DIRECTIONS FOR THIS TASK: For the string "จากจ", search the entries below and copy every line where it appears.

PROVIDED DATA:
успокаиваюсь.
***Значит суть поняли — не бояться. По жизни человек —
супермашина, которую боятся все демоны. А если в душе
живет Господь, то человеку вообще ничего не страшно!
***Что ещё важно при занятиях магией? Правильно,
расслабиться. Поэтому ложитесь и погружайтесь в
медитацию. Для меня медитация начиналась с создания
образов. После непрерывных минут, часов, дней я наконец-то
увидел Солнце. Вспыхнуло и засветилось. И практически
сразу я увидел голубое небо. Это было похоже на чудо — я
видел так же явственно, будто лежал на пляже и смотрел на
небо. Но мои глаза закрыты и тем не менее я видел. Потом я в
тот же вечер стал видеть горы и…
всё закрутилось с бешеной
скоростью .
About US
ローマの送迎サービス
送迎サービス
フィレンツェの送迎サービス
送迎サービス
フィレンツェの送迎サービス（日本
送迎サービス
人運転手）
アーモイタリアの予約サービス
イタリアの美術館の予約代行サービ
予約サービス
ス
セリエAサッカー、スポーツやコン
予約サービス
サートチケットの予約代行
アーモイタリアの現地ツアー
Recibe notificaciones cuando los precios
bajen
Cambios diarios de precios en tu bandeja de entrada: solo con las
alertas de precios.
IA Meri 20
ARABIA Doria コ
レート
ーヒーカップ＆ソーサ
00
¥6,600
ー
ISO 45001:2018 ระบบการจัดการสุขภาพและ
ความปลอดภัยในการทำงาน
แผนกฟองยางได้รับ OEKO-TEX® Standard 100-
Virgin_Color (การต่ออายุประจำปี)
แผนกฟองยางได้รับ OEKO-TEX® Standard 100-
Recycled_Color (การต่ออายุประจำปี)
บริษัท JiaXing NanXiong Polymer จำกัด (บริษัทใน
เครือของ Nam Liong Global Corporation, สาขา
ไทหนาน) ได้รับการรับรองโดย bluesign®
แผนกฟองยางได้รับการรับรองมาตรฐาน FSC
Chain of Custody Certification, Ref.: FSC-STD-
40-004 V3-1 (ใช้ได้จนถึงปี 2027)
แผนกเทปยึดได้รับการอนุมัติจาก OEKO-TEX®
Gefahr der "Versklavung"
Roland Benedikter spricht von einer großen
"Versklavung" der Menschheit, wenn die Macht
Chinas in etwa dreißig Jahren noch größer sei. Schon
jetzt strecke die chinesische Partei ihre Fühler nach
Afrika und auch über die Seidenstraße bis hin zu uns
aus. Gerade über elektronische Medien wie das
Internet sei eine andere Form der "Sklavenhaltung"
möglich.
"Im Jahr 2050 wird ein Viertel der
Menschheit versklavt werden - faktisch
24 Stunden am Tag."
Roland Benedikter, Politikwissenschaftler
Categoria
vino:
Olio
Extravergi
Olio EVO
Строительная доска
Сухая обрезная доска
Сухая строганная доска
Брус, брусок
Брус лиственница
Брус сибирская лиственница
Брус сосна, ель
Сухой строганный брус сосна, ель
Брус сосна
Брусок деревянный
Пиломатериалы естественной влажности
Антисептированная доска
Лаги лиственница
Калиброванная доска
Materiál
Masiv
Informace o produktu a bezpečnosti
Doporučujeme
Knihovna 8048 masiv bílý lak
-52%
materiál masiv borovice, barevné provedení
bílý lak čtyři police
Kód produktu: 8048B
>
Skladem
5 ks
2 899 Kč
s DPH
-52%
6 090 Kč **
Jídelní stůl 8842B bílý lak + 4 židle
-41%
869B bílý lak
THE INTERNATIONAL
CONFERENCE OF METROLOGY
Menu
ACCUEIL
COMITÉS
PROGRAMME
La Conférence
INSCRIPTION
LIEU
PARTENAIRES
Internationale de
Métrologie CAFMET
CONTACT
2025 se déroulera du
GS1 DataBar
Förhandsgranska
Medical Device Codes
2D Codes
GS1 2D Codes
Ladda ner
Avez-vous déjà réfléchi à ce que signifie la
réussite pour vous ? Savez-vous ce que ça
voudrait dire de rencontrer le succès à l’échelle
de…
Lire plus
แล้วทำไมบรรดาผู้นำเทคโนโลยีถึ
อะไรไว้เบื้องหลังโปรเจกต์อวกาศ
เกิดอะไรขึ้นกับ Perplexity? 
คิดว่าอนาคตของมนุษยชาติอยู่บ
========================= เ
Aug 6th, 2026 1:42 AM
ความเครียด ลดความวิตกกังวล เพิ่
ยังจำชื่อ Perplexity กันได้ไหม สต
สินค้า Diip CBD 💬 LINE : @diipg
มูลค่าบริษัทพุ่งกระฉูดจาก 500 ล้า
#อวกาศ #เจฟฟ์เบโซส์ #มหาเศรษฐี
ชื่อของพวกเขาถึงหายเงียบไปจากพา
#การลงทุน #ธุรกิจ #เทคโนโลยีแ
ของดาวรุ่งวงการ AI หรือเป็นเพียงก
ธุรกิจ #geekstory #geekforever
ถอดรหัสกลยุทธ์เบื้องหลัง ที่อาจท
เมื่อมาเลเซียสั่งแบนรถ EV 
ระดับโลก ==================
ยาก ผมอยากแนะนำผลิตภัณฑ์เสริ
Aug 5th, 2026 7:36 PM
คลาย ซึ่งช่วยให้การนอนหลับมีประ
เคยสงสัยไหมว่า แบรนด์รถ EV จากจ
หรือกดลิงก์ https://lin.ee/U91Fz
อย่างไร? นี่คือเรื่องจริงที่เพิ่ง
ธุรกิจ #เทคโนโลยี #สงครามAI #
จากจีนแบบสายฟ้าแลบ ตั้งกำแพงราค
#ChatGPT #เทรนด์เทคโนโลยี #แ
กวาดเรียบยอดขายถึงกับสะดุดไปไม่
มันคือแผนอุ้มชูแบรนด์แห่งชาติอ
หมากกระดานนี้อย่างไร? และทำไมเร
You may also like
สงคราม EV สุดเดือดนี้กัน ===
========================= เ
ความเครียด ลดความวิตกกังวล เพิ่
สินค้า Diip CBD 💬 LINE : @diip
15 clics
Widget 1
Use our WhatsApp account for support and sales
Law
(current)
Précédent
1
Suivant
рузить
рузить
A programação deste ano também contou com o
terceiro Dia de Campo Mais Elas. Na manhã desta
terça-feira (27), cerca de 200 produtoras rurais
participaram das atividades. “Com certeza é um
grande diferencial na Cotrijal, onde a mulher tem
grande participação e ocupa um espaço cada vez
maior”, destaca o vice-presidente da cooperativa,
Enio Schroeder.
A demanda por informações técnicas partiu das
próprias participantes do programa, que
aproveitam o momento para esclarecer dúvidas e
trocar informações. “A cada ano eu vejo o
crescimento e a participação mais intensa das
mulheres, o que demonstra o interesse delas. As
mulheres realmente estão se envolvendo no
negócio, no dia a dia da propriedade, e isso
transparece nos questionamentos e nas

RESPONSE BELOW:
เคยสงสัยไหมว่า แบรนด์รถ EV จากจ
จากจีนแบบสายฟ้าแลบ ตั้งกำแพงราค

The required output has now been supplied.